Ces échecs incitent aujourd’hui à la réflexion. En effet, la disparition de « La Tunisie ouvrière » pourrait être imputée, entre autres, à la non-création d’un lien entre les syndicats de l’époque, trop enclins à se renfermer dans leur seule activité corporative, à ne pas regarder plus haut et plus loin, mais aussi au fait de s’ignorer entre corporations différentes. En d’autres termes, même si la CGT, voulait favoriser le développement d’une conscience de classe, le journal n’a pas réussi à développer ses relations intersyndicales, cause principale de sa faillite.

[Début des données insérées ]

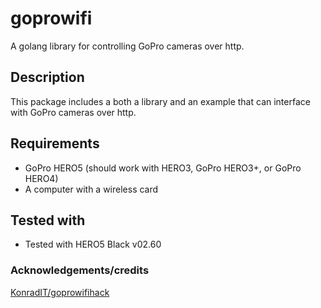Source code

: # goprowifi

A golang library for controlling GoPro cameras over http.

## Description

This package includes a both a library and an example that can interface with GoPro cameras over http.

## Requirements

* GoPro HERO5 (should work with HERO3, GoPro HERO3+, or GoPro HERO4) 
* A computer with a wireless card

## Tested with

* Tested with HERO5 Black v02.60

### Acknowledgements/credits
[KonradIT/goprowifihack](https://github.com/KonradIT/goprowifihack/)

*LA TUNISIE OUVRIÈRE. Organe bimensuel de l’Union des Syndicats de Tunisie. Administration: 20, rue Al Djezira, Tunis. Rédaction : Bouzanquet Albert. Numéro 1 : 4 avril 1930. Le journal paraît du 4 avril 1930 au mois de septembre 1932 (n° 41), puis disparaît. Le 17 avril 1937 débute une nouvelle série qui sera interrompue dès le 2e numéro (1er juin 1937). Le journal renaît le 22 juin 1938, il devient «La Tunisie ouvrière». Organe de l’Union départementale des Syndicats de Tunisie. Le titre s’accompagne d’un dessin représentant un port sur lequel le soleil se lève, à l’intérieur du soleil figure le sigle CGT. Pour la série 1938 : Direction et administration : Maison des Syndicats, 9, rue de Grèce, Tunis, Imp. Garrot Marc. Gérant : Bouzanquet Albert. Le numéro : 30 centimes. Nombre habituel de pages : 2. Tirage : 200 à 300 exemplaires. La collection est conservée à la BN du n° 1 (4 avril 1930) au n° 12 (5 juillet 1938).